## Required work
After finding the line containing "Diese tiefgründigen Fragen kannst du auch" below, please output that line and each following one through the line containing "Verzamelingen", exactly as written.

Data extracted from a collection
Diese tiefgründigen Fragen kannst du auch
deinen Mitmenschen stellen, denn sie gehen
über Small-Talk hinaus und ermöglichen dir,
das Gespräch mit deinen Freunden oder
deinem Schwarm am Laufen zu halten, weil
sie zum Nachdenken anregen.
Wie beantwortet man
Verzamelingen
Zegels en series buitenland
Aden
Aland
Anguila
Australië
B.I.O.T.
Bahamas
...
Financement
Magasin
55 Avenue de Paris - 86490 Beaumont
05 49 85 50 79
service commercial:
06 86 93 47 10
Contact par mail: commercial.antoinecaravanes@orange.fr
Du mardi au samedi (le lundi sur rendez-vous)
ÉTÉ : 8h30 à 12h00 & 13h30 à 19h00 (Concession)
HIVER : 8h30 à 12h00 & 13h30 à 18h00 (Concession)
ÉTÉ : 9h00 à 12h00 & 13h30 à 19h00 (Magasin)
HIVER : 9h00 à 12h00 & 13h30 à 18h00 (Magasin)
...
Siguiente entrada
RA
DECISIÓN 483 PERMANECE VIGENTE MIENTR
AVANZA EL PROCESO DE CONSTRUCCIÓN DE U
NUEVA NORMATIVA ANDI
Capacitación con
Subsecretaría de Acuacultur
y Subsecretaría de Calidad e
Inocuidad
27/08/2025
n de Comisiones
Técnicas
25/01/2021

## Result for this exercise
Diese tiefgründigen Fragen kannst du auch
deinen Mitmenschen stellen, denn sie gehen
über Small-Talk hinaus und ermöglichen dir,
das Gespräch mit deinen Freunden oder
deinem Schwarm am Laufen zu halten, weil
sie zum Nachdenken anregen.
Wie beantwortet man
Verzamelingen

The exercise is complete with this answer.